APART FROM THE 31% TO 44% WHO ARE ATHEIST OR AGNOSTIC, AS WELL AS
THOSE WHO ARE NOMINALLY COFE BUT ARE ONLY CULTURALLY NOT RELIGIOUSLY
CHRISTIAN.
>> Whomever it is addressed to, how offensive and prejudicial can it
>> be to stand up and express a wish for the end of hunger, world
>> peace, harmony in the community and the like?
If it requires the imposition of prayer to a god perhaps half the
population don't believe in.
How would the poster like to be told to pray to Krishna for that?
What's wrong with him?
>> We cannot really afford to be strictly one religion or
>> denomination anymore, not in the inner cities. For a start, the
>> percentages of religions you cited also applies to languages:
>> when 40 per cent of students at London prinary schools do not
>> speak English at home, we have problems of a wholly different
>> order than to worry about the correct way to address <insert name
>> of deity>.

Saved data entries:
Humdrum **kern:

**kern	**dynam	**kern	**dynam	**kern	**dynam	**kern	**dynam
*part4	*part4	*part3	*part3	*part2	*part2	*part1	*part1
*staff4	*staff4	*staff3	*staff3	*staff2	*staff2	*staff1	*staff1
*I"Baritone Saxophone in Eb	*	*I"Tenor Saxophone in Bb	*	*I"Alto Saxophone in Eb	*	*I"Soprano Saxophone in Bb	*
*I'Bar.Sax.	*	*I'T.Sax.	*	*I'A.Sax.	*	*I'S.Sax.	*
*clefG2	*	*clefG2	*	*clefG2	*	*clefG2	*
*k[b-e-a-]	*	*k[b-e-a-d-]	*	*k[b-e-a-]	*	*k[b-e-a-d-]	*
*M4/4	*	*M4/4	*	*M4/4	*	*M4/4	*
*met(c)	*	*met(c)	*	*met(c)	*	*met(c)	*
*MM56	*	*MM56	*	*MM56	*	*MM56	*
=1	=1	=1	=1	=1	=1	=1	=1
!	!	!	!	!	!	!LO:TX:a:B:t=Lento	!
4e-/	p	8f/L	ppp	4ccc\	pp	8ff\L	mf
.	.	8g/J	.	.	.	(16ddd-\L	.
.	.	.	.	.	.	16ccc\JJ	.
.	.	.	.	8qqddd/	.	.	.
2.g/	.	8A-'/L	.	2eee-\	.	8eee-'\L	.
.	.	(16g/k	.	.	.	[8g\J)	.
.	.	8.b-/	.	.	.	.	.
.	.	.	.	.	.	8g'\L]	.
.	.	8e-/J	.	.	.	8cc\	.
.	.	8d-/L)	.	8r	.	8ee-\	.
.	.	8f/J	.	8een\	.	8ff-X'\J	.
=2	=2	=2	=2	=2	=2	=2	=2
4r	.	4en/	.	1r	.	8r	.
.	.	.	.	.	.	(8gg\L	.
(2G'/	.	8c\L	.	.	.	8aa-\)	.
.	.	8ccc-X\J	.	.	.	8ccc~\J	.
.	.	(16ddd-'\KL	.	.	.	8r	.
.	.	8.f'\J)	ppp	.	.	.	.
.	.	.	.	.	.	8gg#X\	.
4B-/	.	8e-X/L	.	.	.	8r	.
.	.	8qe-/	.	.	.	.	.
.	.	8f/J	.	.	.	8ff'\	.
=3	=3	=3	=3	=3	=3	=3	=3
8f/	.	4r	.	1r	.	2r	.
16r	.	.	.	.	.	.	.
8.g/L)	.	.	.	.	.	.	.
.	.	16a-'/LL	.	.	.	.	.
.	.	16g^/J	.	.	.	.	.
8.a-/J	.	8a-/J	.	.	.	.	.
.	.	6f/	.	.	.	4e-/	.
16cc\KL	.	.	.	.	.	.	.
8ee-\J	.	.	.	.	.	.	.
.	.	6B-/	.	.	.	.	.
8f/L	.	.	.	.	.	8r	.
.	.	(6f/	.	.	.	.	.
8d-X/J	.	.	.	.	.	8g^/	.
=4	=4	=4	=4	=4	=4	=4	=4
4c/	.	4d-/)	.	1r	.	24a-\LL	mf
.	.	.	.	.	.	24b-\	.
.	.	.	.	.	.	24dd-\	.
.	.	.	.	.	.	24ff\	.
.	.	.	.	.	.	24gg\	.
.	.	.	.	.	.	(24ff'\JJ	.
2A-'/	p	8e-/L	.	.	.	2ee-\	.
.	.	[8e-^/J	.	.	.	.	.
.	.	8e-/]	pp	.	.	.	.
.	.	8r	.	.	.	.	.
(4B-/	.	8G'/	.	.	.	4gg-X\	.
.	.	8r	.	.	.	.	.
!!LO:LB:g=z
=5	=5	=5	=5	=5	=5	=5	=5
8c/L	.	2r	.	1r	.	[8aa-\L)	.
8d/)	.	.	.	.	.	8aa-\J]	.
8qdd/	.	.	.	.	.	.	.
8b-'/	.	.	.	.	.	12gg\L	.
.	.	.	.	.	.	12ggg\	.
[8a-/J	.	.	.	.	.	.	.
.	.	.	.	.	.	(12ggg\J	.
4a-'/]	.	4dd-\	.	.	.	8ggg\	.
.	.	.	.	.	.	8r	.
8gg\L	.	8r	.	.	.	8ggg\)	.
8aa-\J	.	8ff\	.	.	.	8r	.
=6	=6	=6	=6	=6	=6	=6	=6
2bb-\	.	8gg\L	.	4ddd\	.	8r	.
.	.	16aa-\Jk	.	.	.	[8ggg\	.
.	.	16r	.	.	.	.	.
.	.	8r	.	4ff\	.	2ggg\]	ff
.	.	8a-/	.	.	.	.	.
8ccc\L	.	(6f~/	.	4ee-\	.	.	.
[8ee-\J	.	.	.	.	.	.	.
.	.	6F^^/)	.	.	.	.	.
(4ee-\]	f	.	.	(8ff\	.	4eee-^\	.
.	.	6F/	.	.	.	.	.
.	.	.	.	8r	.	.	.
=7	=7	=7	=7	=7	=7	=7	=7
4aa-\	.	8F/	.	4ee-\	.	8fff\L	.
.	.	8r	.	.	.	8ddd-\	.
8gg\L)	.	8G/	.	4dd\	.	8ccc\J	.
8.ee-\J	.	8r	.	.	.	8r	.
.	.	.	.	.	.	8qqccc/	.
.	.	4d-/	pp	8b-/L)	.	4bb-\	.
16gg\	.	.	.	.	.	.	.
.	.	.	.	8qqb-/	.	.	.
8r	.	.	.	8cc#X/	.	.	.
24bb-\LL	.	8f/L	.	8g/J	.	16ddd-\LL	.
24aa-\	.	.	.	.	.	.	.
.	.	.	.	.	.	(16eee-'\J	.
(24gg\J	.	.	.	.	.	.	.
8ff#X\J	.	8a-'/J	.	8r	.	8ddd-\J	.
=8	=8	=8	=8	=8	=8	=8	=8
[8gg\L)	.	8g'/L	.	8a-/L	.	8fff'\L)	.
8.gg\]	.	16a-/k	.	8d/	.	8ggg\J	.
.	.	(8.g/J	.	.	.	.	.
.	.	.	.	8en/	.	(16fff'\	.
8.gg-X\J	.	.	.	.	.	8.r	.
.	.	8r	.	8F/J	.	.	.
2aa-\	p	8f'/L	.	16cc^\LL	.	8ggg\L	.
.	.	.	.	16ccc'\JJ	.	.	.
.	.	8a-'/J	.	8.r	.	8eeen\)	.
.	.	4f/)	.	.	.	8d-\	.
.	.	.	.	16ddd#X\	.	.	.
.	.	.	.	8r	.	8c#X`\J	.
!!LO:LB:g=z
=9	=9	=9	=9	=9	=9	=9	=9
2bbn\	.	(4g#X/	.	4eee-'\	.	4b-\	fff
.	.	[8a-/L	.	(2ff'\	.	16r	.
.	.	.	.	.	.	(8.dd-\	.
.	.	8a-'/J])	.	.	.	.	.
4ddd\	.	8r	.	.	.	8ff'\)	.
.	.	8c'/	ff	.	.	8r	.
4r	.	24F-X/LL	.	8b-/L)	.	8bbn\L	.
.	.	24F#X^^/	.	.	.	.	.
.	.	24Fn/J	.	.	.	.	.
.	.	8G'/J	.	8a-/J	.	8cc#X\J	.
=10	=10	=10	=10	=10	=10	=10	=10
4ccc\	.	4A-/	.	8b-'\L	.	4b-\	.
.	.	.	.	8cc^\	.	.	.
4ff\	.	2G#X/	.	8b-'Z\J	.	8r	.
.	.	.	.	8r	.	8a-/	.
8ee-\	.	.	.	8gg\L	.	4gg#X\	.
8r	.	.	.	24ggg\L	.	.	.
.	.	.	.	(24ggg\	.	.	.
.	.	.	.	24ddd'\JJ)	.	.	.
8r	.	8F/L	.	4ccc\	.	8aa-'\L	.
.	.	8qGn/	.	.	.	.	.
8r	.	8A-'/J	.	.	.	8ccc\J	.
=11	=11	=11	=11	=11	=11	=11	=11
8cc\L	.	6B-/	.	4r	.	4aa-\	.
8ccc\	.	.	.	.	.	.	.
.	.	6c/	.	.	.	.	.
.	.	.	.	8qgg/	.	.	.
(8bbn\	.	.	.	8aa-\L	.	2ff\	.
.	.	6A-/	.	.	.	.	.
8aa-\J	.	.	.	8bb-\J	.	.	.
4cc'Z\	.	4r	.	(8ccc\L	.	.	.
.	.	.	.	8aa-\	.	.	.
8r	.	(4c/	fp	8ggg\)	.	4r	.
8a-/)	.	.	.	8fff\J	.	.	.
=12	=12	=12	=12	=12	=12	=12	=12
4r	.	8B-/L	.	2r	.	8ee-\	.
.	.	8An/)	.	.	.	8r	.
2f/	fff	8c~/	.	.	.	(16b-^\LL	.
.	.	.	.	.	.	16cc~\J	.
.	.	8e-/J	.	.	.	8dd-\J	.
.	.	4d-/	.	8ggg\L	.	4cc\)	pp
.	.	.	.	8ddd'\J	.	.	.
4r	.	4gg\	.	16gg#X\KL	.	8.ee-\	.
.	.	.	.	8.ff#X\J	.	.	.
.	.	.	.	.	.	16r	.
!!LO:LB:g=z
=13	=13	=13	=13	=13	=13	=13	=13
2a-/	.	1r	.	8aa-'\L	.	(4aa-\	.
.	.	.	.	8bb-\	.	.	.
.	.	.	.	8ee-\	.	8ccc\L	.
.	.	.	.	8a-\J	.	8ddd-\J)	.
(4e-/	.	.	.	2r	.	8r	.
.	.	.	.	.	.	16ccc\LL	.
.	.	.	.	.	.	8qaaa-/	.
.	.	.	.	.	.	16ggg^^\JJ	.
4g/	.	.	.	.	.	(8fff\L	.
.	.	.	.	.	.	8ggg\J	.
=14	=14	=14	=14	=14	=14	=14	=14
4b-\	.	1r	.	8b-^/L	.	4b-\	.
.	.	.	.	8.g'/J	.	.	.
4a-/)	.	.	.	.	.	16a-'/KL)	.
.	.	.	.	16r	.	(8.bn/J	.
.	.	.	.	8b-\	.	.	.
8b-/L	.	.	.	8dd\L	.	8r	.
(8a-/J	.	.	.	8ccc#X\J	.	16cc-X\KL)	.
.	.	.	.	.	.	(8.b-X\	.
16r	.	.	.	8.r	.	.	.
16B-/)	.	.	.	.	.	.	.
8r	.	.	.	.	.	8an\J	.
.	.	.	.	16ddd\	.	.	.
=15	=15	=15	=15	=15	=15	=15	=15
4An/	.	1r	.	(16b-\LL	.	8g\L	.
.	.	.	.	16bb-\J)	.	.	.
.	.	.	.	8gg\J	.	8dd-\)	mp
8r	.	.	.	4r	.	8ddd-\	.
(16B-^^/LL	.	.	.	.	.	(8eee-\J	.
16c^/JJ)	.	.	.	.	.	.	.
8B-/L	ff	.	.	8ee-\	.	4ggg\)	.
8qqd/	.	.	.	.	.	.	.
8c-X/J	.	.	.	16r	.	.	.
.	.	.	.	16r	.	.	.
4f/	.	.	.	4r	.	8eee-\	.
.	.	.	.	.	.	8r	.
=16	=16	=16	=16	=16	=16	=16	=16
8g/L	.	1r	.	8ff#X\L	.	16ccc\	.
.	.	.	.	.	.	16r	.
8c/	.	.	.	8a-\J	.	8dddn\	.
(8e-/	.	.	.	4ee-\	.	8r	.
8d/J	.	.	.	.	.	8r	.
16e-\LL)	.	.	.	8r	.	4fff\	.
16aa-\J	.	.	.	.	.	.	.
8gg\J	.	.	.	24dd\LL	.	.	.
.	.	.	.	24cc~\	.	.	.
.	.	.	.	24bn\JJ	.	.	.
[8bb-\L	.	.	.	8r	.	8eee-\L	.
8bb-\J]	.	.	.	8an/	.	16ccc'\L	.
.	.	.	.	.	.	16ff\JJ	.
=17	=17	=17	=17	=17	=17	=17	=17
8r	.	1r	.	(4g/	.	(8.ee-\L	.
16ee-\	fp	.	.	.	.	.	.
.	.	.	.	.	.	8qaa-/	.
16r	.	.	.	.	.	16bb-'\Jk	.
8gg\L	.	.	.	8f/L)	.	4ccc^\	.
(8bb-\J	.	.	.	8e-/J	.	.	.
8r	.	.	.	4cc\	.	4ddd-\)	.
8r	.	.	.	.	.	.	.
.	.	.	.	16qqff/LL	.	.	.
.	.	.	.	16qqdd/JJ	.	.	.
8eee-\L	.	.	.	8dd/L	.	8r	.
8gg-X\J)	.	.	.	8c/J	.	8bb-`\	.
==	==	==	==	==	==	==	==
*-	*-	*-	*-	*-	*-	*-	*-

Assigned task | Copy out the entire text on public prayer and religious belief without any changes.

Exercise result |
APART FROM THE 31% TO 44% WHO ARE ATHEIST OR AGNOSTIC, AS WELL AS
THOSE WHO ARE NOMINALLY COFE BUT ARE ONLY CULTURALLY NOT RELIGIOUSLY
CHRISTIAN.
>> Whomever it is addressed to, how offensive and prejudicial can it
>> be to stand up and express a wish for the end of hunger, world
>> peace, harmony in the community and the like?
If it requires the imposition of prayer to a god perhaps half the
population don't believe in.
How would the poster like to be told to pray to Krishna for that?
What's wrong with him?
>> We cannot really afford to be strictly one religion or
>> denomination anymore, not in the inner cities. For a start, the
>> percentages of religions you cited also applies to languages:
>> when 40 per cent of students at London prinary schools do not
>> speak English at home, we have problems of a wholly different
>> order than to worry about the correct way to address <insert name
>> of deity>.